_About this task_. Starting at the line with "What is the" and going on through the line with "One proposal per", reproduce each line in the records below exactly and nothing more.
---*---
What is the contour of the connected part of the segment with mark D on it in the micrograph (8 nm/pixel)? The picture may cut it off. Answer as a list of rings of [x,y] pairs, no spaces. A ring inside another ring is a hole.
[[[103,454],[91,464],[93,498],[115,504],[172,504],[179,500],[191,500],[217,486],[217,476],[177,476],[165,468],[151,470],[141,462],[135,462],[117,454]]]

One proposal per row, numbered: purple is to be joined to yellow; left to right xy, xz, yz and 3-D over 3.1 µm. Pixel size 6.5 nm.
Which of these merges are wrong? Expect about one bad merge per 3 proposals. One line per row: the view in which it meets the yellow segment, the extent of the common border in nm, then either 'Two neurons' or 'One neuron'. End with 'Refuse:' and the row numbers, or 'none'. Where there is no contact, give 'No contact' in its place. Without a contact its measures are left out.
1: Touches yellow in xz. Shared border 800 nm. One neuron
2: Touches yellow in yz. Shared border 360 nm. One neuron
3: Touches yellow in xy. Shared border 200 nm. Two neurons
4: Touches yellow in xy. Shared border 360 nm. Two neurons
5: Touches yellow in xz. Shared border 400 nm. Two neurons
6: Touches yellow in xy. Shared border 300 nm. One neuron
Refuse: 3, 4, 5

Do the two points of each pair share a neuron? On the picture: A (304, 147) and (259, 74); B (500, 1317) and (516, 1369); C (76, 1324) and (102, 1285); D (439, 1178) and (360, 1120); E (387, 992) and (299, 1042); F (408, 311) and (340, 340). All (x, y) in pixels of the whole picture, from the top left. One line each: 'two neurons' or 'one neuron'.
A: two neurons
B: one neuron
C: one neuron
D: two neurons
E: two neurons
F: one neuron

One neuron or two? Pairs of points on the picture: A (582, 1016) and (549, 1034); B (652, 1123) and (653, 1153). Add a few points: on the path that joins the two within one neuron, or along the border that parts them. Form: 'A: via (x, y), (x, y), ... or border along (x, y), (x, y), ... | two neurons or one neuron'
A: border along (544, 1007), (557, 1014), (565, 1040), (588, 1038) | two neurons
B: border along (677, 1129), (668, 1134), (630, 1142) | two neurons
---*---
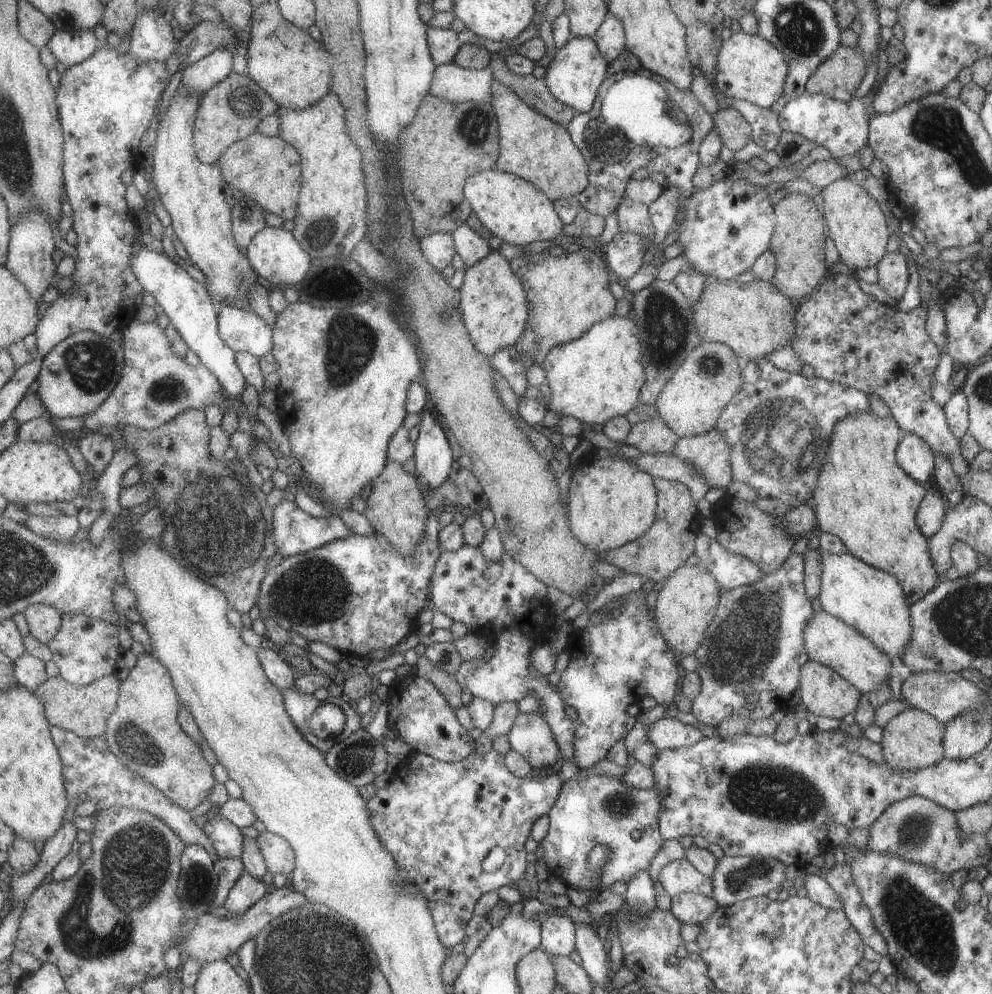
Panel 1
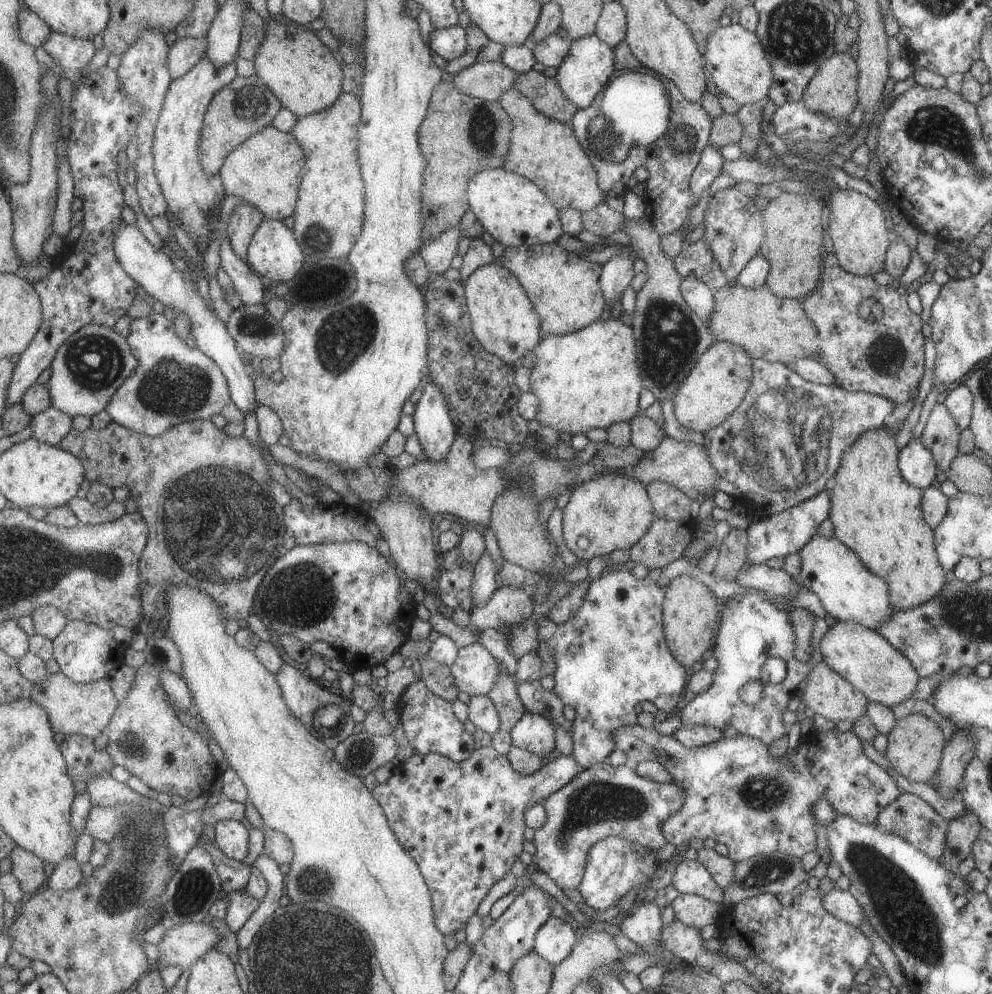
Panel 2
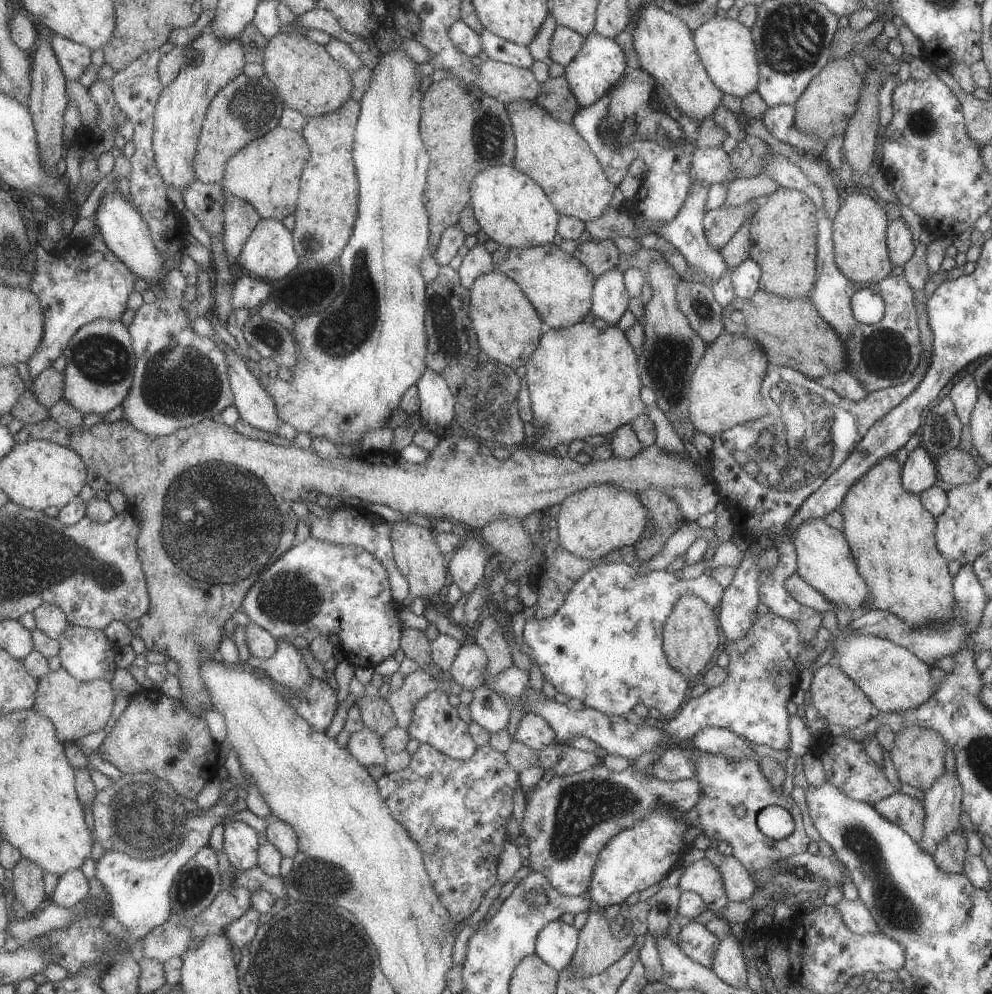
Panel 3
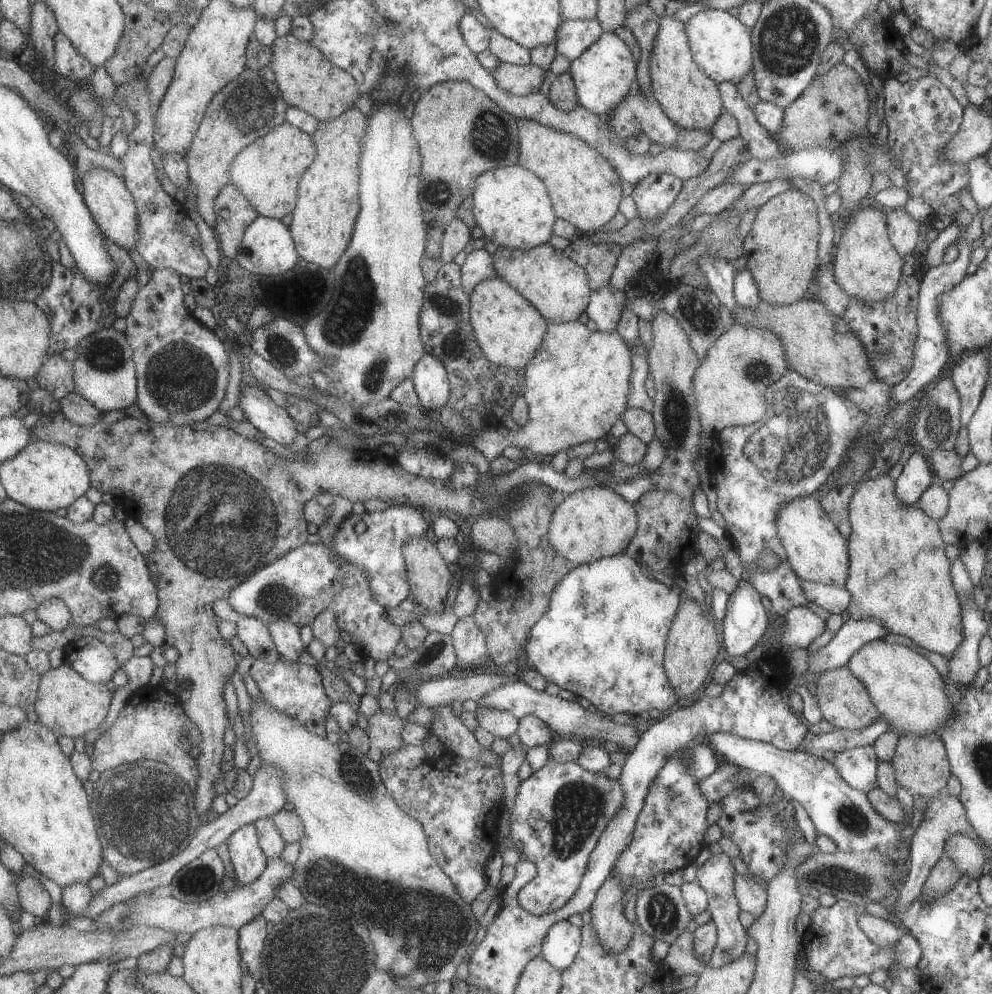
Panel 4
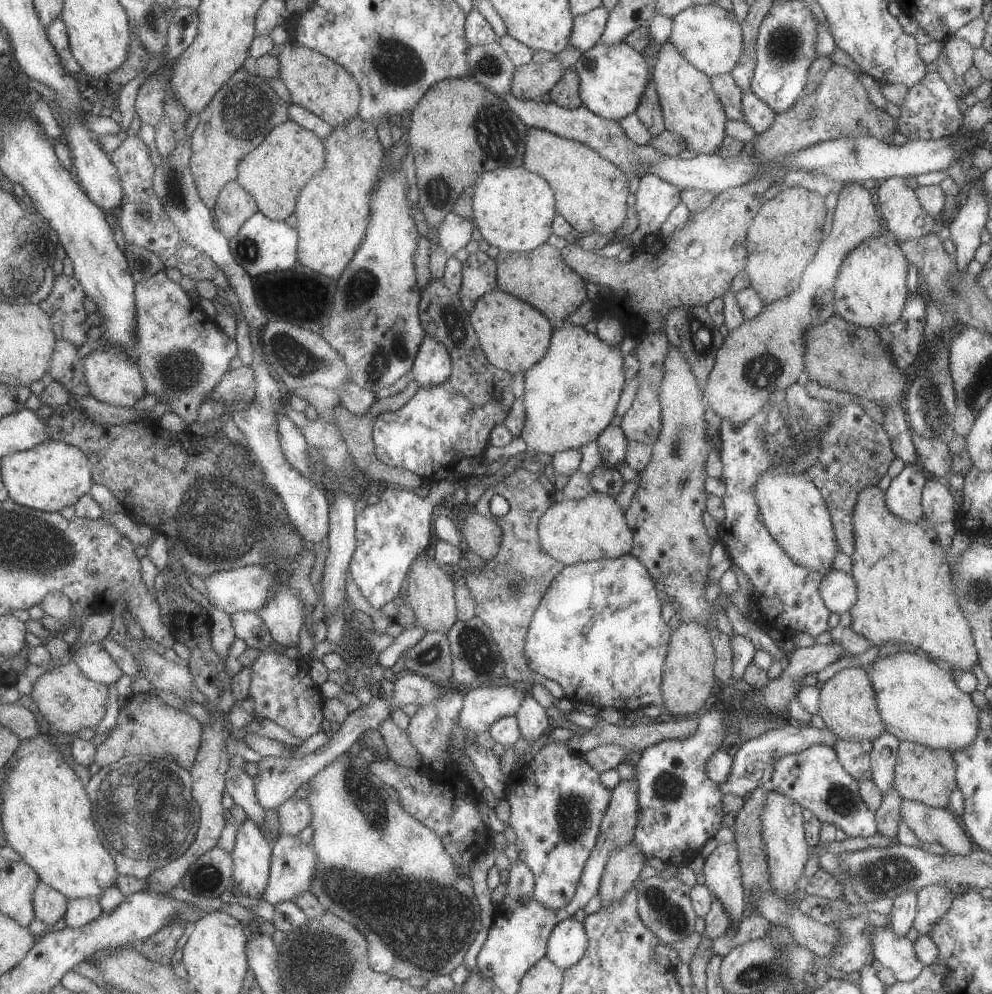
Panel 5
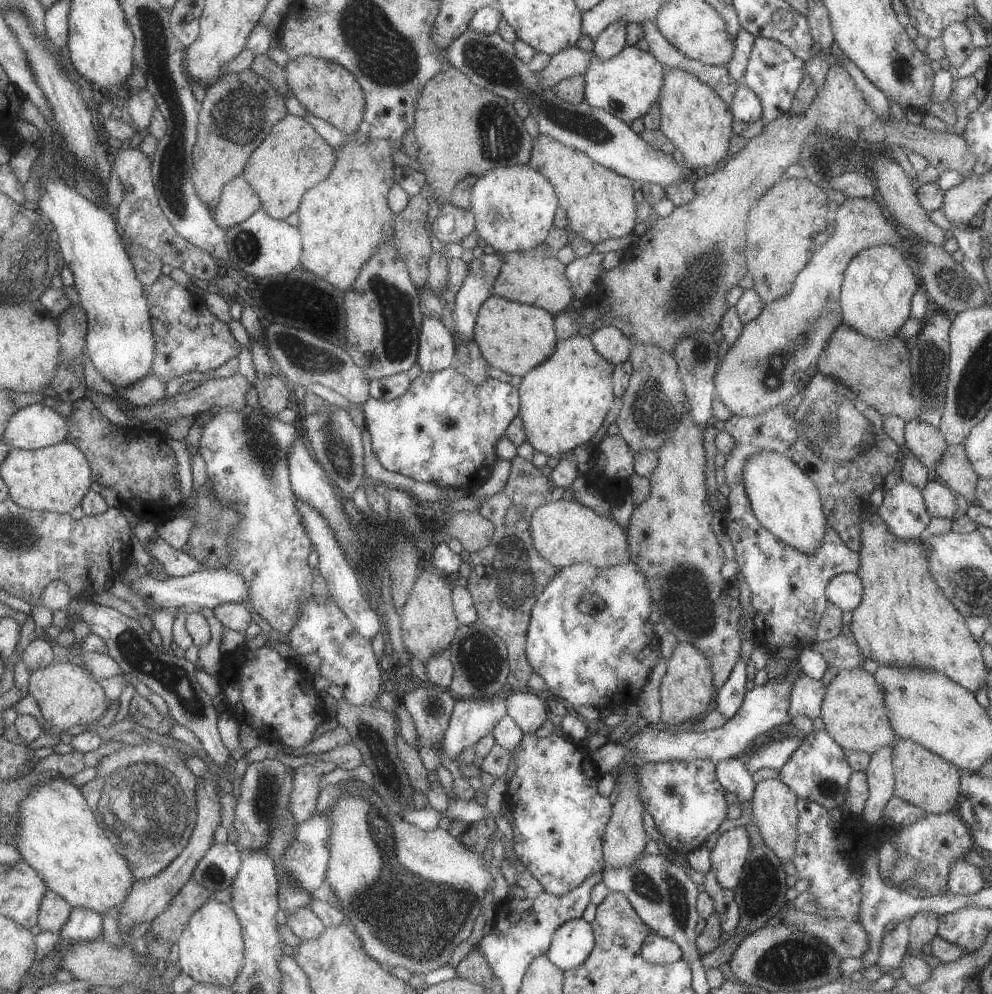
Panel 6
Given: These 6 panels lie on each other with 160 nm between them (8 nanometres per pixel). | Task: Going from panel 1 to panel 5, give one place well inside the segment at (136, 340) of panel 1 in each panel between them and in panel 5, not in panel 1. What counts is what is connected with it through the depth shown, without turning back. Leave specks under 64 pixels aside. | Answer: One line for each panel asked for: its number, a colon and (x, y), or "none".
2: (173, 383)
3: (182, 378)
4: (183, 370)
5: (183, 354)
---*---
_Solution to this problem_.
What is the contour of the connected part of the segment with mark D on it in the micrograph (8 nm/pixel)? The picture may cut it off. Answer as a list of rings of [x,y] pairs, no spaces. A ring inside another ring is a hole.
[[[103,454],[91,464],[93,498],[115,504],[172,504],[179,500],[191,500],[217,486],[217,476],[177,476],[165,468],[151,470],[141,462],[135,462],[117,454]]]

One proposal per row, numbered: purple is to be joined to yellow; left to right xy, xz, yz and 3-D over 3.1 µm. Pixel size 6.5 nm.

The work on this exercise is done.